Is there a way to forward declare covariance?

Question

Suppose I have these abstract classes Foo and Bar:

class Foo;
class Bar;

class Foo
{
public:
  virtual Bar* bar() = 0;
};

class Bar
{
public:
  virtual Foo* foo() = 0;
};

Suppose further that I have the derived class ConcreteFoo and ConcreteBar. I want to covariantly refine the return type of the foo() and bar() methods like this:

class ConcreteFoo : public Foo
{
public:
  ConcreteBar* bar();
};

class ConcreteBar : public Bar
{
public:
  ConcreteFoo* foo();
};

This won't compile since our beloved single pass compiler does not know that ConcreteBar will inherit from Bar, and so that ConcreteBar is a perfectly legal covariant return type. Plain forward declaring ConcreteBar does not work, either, since it does not tell the compiler anything about inheritance.

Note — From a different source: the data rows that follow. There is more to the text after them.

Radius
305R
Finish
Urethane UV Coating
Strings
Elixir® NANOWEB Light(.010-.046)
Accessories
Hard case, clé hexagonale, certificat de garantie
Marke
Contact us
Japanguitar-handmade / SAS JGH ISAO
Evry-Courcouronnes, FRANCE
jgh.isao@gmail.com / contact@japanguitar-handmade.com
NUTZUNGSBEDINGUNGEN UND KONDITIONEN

Is this a shortcoming of C++ I'll have to live with or is there actually a way around this dilemma?

Answer 1

You can fake it quite easily, but you lose the static type checking. If you replace the dynamic_casts by static_casts, you have what the compiler is using internally, but you have no dynamic nor static type check:

class Foo;
class Bar;

class Foo
{
public:
  Bar* bar();
protected:
  virtual Bar* doBar();
};

class Bar;
{
public:
  Foo* foo();
public:
  virtual Foo* doFoo();
};

inline Bar* Foo::bar() { return doBar(); }
inline Foo* Bar::foo() { return doFoo(); }

class ConcreteFoo;
class ConcreteBar;
class ConcreteFoo : public Foo
{
public:
  ConcreteBar* bar();
protected:
  Bar* doBar();
};

class ConcreteBar : public Bar
{
public:
   ConcreteFoo* foo();
public:
   Foo* doFoo();
};

inline ConcreteBar* ConcreteFoo::bar() { return &dynamic_cast<ConcreteBar&>(*doBar()); }
inline ConcreteFoo* ConcreteBar::foo() { return &dynamic_cast<ConcreteFoo&>(*doFoo()); }

Answer 2

Doesn't static polymorphism solve your problem? Feeding the base class with the derived class through template argument? So the base class will know the derivative Type and declare a proper virtual?